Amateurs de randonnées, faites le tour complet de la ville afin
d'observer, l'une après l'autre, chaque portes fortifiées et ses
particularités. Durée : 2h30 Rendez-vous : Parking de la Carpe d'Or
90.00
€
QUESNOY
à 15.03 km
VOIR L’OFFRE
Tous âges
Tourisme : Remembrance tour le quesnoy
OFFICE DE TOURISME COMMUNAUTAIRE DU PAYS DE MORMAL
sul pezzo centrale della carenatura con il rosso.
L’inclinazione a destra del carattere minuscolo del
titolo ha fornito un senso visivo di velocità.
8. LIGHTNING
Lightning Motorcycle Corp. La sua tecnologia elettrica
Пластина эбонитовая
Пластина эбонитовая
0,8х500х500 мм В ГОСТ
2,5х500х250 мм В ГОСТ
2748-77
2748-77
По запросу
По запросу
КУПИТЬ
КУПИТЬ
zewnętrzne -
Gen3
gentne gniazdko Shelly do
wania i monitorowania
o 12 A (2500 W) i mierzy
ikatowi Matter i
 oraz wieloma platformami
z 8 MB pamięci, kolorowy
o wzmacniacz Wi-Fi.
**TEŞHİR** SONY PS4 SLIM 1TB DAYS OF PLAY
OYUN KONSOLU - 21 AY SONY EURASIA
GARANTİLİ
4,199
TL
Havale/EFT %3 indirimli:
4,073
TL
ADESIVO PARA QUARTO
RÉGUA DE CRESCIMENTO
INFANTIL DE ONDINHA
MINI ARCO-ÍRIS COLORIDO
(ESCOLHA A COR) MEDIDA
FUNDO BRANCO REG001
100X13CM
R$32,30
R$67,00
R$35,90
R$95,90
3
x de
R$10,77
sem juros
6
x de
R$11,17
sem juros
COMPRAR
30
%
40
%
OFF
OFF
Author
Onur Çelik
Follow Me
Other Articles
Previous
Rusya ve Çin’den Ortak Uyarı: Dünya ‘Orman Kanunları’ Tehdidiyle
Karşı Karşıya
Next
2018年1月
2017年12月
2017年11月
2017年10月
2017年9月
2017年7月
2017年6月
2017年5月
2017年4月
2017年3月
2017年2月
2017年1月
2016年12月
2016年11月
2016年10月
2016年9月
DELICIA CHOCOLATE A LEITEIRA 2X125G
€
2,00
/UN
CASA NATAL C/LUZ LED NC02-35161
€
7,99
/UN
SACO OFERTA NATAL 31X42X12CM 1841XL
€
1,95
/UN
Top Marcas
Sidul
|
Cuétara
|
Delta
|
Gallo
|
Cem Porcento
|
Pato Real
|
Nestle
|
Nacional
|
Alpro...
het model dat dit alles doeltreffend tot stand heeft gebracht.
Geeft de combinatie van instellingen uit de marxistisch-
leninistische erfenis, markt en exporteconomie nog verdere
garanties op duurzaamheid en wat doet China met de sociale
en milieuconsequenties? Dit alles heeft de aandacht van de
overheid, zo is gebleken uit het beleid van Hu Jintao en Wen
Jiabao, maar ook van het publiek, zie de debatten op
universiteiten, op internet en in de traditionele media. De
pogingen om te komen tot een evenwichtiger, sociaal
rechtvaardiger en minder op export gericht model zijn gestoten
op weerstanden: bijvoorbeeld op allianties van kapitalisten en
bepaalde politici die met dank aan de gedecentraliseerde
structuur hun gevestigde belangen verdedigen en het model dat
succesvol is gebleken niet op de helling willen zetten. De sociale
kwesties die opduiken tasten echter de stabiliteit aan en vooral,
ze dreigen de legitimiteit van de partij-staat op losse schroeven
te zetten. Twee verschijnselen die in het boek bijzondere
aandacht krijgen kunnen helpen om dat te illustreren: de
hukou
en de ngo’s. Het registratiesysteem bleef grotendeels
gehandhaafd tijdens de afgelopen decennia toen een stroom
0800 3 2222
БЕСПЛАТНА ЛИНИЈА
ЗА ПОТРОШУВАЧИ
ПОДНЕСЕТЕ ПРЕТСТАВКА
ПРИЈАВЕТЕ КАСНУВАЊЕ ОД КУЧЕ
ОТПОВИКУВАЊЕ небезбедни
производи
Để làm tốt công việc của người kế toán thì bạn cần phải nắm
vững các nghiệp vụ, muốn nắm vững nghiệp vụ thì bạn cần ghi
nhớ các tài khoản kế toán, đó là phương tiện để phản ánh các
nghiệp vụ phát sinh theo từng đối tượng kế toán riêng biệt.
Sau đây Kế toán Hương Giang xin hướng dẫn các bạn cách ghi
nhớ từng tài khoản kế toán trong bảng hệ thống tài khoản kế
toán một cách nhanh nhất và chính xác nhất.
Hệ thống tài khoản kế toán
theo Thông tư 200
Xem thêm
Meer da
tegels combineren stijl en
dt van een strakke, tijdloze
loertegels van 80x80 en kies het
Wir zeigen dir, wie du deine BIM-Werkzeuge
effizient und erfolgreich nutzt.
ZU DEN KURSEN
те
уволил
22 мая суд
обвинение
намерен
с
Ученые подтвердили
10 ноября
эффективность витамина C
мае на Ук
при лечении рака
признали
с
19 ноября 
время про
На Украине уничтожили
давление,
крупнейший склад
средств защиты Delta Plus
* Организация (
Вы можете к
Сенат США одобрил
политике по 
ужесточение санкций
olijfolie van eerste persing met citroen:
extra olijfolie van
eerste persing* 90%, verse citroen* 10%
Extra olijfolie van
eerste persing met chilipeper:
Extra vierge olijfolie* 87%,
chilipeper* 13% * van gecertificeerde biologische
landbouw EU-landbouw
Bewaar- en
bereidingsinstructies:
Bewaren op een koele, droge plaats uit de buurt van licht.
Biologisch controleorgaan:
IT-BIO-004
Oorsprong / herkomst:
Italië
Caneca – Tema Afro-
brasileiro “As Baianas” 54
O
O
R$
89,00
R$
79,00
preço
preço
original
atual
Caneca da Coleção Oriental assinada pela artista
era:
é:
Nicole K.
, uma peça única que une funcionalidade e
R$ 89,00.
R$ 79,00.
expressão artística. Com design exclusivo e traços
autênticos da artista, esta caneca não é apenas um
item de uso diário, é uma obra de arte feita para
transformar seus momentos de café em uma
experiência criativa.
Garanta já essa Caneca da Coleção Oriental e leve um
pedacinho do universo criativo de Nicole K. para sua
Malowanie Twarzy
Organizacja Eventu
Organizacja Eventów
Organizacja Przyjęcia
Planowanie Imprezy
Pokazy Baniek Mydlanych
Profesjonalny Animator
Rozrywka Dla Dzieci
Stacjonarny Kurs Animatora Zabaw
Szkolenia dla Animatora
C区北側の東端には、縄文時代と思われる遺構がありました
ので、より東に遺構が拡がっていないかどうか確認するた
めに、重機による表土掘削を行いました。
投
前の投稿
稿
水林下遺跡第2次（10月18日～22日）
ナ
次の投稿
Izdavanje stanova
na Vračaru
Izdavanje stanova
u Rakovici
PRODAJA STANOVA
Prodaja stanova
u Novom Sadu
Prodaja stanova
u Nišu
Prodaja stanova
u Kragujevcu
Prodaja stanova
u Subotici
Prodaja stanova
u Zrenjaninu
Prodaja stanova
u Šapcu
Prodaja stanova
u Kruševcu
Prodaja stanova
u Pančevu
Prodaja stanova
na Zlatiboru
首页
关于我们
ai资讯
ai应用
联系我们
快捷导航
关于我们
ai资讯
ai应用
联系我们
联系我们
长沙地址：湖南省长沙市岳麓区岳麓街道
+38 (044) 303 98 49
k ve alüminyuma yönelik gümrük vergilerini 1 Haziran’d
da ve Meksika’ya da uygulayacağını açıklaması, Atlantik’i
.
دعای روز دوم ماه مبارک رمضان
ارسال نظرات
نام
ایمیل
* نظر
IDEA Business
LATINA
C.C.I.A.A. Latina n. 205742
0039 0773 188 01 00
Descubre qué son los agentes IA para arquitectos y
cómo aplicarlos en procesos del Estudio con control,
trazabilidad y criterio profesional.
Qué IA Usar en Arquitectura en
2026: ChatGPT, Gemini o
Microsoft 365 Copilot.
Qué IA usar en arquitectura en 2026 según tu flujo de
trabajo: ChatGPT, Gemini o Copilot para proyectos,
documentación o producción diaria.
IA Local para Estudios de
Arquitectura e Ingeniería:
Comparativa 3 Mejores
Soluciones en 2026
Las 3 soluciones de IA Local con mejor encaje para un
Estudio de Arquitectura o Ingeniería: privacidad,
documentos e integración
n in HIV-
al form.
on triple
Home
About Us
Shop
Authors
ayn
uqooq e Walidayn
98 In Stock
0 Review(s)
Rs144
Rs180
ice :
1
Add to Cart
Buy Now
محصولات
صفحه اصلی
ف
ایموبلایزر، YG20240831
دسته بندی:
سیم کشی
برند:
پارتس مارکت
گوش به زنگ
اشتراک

▬▬▬▬▬▬

Check each line of the records above for the string "eerste", and report every line that has it.

**Solution:**
olijfolie van eerste persing met citroen:
eerste persing* 90%, verse citroen* 10%
eerste persing met chilipeper:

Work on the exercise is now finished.